Supplied information —

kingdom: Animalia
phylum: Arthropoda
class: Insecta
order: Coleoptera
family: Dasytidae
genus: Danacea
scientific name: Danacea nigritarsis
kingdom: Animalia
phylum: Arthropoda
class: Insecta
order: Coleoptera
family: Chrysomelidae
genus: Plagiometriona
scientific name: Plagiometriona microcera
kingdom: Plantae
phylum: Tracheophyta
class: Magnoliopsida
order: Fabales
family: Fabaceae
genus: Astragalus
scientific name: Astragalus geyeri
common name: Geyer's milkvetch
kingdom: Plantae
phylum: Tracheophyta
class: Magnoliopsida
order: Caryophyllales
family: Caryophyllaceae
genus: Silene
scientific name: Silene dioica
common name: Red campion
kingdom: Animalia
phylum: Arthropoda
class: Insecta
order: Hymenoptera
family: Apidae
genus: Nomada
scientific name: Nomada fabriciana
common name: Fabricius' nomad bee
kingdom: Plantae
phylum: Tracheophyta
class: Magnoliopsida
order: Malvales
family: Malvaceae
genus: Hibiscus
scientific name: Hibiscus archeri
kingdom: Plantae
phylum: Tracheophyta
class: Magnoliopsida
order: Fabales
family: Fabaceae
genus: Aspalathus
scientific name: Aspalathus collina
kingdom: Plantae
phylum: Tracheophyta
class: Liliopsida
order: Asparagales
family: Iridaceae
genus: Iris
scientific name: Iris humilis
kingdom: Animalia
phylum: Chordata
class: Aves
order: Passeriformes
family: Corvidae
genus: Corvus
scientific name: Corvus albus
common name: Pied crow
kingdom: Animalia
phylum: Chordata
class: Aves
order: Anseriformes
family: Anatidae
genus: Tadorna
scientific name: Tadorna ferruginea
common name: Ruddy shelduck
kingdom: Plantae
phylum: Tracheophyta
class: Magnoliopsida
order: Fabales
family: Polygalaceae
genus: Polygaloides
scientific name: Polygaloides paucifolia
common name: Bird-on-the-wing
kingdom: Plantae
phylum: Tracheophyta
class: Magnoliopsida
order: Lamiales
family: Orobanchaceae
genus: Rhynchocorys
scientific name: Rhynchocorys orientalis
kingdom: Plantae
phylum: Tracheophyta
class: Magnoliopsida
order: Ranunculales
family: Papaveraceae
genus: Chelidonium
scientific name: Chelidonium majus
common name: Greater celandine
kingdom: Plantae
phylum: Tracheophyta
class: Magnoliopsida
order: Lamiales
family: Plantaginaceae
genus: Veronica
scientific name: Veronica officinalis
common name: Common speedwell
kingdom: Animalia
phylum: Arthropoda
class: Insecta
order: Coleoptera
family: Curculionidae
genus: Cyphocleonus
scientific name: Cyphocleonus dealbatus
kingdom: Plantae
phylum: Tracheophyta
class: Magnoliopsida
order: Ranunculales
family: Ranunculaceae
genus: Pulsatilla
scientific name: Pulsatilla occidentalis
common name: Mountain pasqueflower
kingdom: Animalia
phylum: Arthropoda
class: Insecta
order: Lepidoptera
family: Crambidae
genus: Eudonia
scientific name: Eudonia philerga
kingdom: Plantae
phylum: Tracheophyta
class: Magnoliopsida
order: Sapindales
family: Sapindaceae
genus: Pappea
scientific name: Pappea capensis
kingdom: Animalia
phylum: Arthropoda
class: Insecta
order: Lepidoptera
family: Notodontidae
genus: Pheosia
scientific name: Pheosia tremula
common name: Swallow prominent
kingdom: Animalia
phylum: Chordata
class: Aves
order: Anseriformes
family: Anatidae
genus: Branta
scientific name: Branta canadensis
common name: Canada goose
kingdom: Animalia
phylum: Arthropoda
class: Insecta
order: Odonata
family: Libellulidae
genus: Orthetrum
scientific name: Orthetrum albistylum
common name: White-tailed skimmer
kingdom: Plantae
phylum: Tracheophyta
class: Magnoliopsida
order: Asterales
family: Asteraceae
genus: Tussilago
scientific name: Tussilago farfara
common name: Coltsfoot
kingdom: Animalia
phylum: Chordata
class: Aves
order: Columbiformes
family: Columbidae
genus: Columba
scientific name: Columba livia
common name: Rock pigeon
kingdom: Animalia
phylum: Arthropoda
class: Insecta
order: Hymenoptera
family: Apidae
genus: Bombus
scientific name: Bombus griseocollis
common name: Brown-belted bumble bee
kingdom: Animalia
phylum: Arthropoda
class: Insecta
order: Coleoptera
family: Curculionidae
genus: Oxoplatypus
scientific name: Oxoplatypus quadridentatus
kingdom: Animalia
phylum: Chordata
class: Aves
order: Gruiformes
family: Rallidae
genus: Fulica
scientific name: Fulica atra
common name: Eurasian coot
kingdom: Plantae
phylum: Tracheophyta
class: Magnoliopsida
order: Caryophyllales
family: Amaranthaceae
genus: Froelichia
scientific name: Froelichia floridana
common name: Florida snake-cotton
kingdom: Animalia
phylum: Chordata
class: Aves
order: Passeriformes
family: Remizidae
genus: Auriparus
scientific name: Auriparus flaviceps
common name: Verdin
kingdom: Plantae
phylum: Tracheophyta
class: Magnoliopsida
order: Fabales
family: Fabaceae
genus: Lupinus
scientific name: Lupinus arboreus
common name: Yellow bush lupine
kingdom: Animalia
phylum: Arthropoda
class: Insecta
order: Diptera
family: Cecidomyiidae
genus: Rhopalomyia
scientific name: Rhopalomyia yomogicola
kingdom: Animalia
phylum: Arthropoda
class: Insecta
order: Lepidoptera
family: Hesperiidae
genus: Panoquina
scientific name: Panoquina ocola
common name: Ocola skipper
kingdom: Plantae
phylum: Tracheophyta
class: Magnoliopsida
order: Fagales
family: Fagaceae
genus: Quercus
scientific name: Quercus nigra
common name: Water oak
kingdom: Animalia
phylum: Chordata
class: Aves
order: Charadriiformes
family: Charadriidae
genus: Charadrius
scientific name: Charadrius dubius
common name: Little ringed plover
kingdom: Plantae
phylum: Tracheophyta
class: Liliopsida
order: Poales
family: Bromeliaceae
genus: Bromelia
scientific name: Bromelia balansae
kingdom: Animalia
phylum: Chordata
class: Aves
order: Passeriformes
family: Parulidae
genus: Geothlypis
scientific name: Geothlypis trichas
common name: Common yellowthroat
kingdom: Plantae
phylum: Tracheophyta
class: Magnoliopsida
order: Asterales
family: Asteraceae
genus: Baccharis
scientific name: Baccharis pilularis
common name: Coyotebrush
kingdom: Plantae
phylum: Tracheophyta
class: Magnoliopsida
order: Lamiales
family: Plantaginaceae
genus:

Work required —
Reproduce all of the data above line for line, changing nothing.

Task output —
kingdom: Animalia
phylum: Arthropoda
class: Insecta
order: Coleoptera
family: Dasytidae
genus: Danacea
scientific name: Danacea nigritarsis
kingdom: Animalia
phylum: Arthropoda
class: Insecta
order: Coleoptera
family: Chrysomelidae
genus: Plagiometriona
scientific name: Plagiometriona microcera
kingdom: Plantae
phylum: Tracheophyta
class: Magnoliopsida
order: Fabales
family: Fabaceae
genus: Astragalus
scientific name: Astragalus geyeri
common name: Geyer's milkvetch
kingdom: Plantae
phylum: Tracheophyta
class: Magnoliopsida
order: Caryophyllales
family: Caryophyllaceae
genus: Silene
scientific name: Silene dioica
common name: Red campion
kingdom: Animalia
phylum: Arthropoda
class: Insecta
order: Hymenoptera
family: Apidae
genus: Nomada
scientific name: Nomada fabriciana
common name: Fabricius' nomad bee
kingdom: Plantae
phylum: Tracheophyta
class: Magnoliopsida
order: Malvales
family: Malvaceae
genus: Hibiscus
scientific name: Hibiscus archeri
kingdom: Plantae
phylum: Tracheophyta
class: Magnoliopsida
order: Fabales
family: Fabaceae
genus: Aspalathus
scientific name: Aspalathus collina
kingdom: Plantae
phylum: Tracheophyta
class: Liliopsida
order: Asparagales
family: Iridaceae
genus: Iris
scientific name: Iris humilis
kingdom: Animalia
phylum: Chordata
class: Aves
order: Passeriformes
family: Corvidae
genus: Corvus
scientific name: Corvus albus
common name: Pied crow
kingdom: Animalia
phylum: Chordata
class: Aves
order: Anseriformes
family: Anatidae
genus: Tadorna
scientific name: Tadorna ferruginea
common name: Ruddy shelduck
kingdom: Plantae
phylum: Tracheophyta
class: Magnoliopsida
order: Fabales
family: Polygalaceae
genus: Polygaloides
scientific name: Polygaloides paucifolia
common name: Bird-on-the-wing
kingdom: Plantae
phylum: Tracheophyta
class: Magnoliopsida
order: Lamiales
family: Orobanchaceae
genus: Rhynchocorys
scientific name: Rhynchocorys orientalis
kingdom: Plantae
phylum: Tracheophyta
class: Magnoliopsida
order: Ranunculales
family: Papaveraceae
genus: Chelidonium
scientific name: Chelidonium majus
common name: Greater celandine
kingdom: Plantae
phylum: Tracheophyta
class: Magnoliopsida
order: Lamiales
family: Plantaginaceae
genus: Veronica
scientific name: Veronica officinalis
common name: Common speedwell
kingdom: Animalia
phylum: Arthropoda
class: Insecta
order: Coleoptera
family: Curculionidae
genus: Cyphocleonus
scientific name: Cyphocleonus dealbatus
kingdom: Plantae
phylum: Tracheophyta
class: Magnoliopsida
order: Ranunculales
family: Ranunculaceae
genus: Pulsatilla
scientific name: Pulsatilla occidentalis
common name: Mountain pasqueflower
kingdom: Animalia
phylum: Arthropoda
class: Insecta
order: Lepidoptera
family: Crambidae
genus: Eudonia
scientific name: Eudonia philerga
kingdom: Plantae
phylum: Tracheophyta
class: Magnoliopsida
order: Sapindales
family: Sapindaceae
genus: Pappea
scientific name: Pappea capensis
kingdom: Animalia
phylum: Arthropoda
class: Insecta
order: Lepidoptera
family: Notodontidae
genus: Pheosia
scientific name: Pheosia tremula
common name: Swallow prominent
kingdom: Animalia
phylum: Chordata
class: Aves
order: Anseriformes
family: Anatidae
genus: Branta
scientific name: Branta canadensis
common name: Canada goose
kingdom: Animalia
phylum: Arthropoda
class: Insecta
order: Odonata
family: Libellulidae
genus: Orthetrum
scientific name: Orthetrum albistylum
common name: White-tailed skimmer
kingdom: Plantae
phylum: Tracheophyta
class: Magnoliopsida
order: Asterales
family: Asteraceae
genus: Tussilago
scientific name: Tussilago farfara
common name: Coltsfoot
kingdom: Animalia
phylum: Chordata
class: Aves
order: Columbiformes
family: Columbidae
genus: Columba
scientific name: Columba livia
common name: Rock pigeon
kingdom: Animalia
phylum: Arthropoda
class: Insecta
order: Hymenoptera
family: Apidae
genus: Bombus
scientific name: Bombus griseocollis
common name: Brown-belted bumble bee
kingdom: Animalia
phylum: Arthropoda
class: Insecta
order: Coleoptera
family: Curculionidae
genus: Oxoplatypus
scientific name: Oxoplatypus quadridentatus
kingdom: Animalia
phylum: Chordata
class: Aves
order: Gruiformes
family: Rallidae
genus: Fulica
scientific name: Fulica atra
common name: Eurasian coot
kingdom: Plantae
phylum: Tracheophyta
class: Magnoliopsida
order: Caryophyllales
family: Amaranthaceae
genus: Froelichia
scientific name: Froelichia floridana
common name: Florida snake-cotton
kingdom: Animalia
phylum: Chordata
class: Aves
order: Passeriformes
family: Remizidae
genus: Auriparus
scientific name: Auriparus flaviceps
common name: Verdin
kingdom: Plantae
phylum: Tracheophyta
class: Magnoliopsida
order: Fabales
family: Fabaceae
genus: Lupinus
scientific name: Lupinus arboreus
common name: Yellow bush lupine
kingdom: Animalia
phylum: Arthropoda
class: Insecta
order: Diptera
family: Cecidomyiidae
genus: Rhopalomyia
scientific name: Rhopalomyia yomogicola
kingdom: Animalia
phylum: Arthropoda
class: Insecta
order: Lepidoptera
family: Hesperiidae
genus: Panoquina
scientific name: Panoquina ocola
common name: Ocola skipper
kingdom: Plantae
phylum: Tracheophyta
class: Magnoliopsida
order: Fagales
family: Fagaceae
genus: Quercus
scientific name: Quercus nigra
common name: Water oak
kingdom: Animalia
phylum: Chordata
class: Aves
order: Charadriiformes
family: Charadriidae
genus: Charadrius
scientific name: Charadrius dubius
common name: Little ringed plover
kingdom: Plantae
phylum: Tracheophyta
class: Liliopsida
order: Poales
family: Bromeliaceae
genus: Bromelia
scientific name: Bromelia balansae
kingdom: Animalia
phylum: Chordata
class: Aves
order: Passeriformes
family: Parulidae
genus: Geothlypis
scientific name: Geothlypis trichas
common name: Common yellowthroat
kingdom: Plantae
phylum: Tracheophyta
class: Magnoliopsida
order: Asterales
family: Asteraceae
genus: Baccharis
scientific name: Baccharis pilularis
common name: Coyotebrush
kingdom: Plantae
phylum: Tracheophyta
class: Magnoliopsida
order: Lamiales
family: Plantaginaceae
genus:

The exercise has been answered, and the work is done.